The survey asked consumers to rate 12 multi-brand retailers across mass, premium and luxury segments. Consumers indicated which of the brands presented on a randomized list they would trust most to license their data for rewards and benefits of value to them. For convenience, here is the brand list in alphabetical order: Belk, Bergdorf Goodman, Bloomingdale’s, Dillard’s, Kohl’s, Macy’s, Neiman Marcus, Nordstrom, Saks Fifth Avenue, Sephora, TJX Companies (HomeGoods, Marshalls, TJMaxx), and Ulta.

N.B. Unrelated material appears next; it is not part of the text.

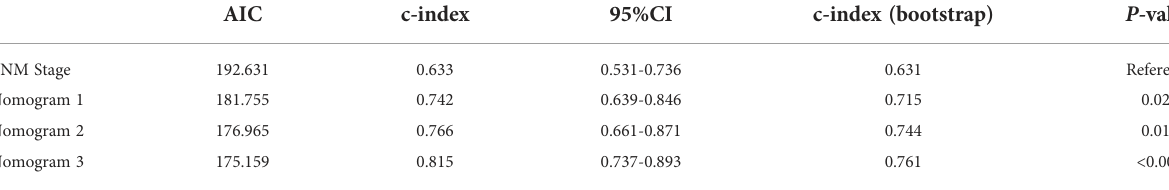
TABLE 3 Performances of current TNM staging system and proposed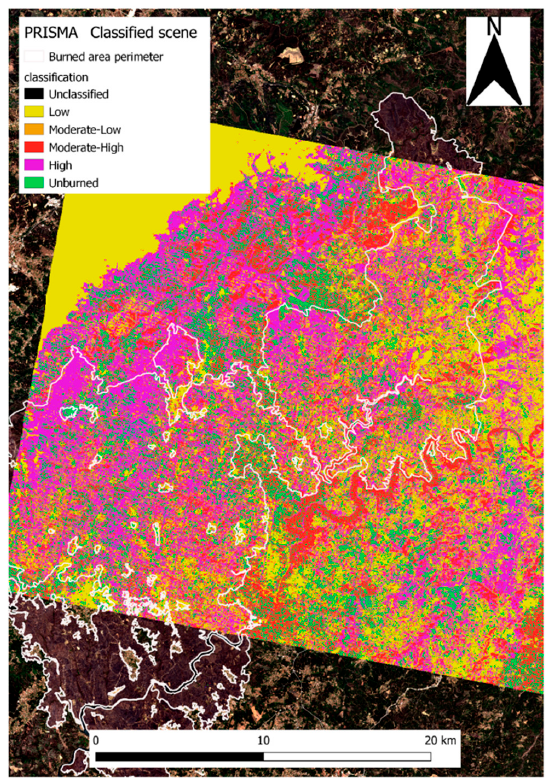
Figure 13. PRISMA image classified based on the RBR severity classes spectral library.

Luxury Institute and DataLucent will publish the top three brands in each category, as rated by consumers, yet does not make public their exact DTI scores, or the scores of the other brands rated. The DTI’s purpose is to inspire brands to earn more customer trust such that they can access the most descriptive and predictive data legally and ethically, directly from their valued customers and prospects, for fair value. The survey’s objective is to help brands to develop deeper, richer, mutually loyal first-party data relationships with customers and prospects. Rated brands can purchase their DTI data, and a benchmark vs. category competitors, as well as their data trust opportunity gap (DTOG). The data trust opportunity gap is a measure of their DTI score vs the 83% of consumers in the current survey who are willing to license their data. Upon request, can run a proprietary custom survey with their own customer base, across all customer segments, to determine customer data trust opportunity gaps. In the custom survey, consumers will be asked to share the key reasons why they rated the brand as they did. Please contact ksousa@luxuryinstitute.com for more information.

“We were surprised that the luxury multi-brand retailers scored lowest vs. more mainstream retailers,” said Milton Pedraza, Luxury Institute CEO and DataLucent Chairman. “It is clear the luxury multi-brand retailers need to do far more to gain the trust of younger, affluent consumers. Brands that can license their customers’ social and digital platform data can make far better predictions and recommendations across multiple categories that increase sales and reduce wastage and returns.”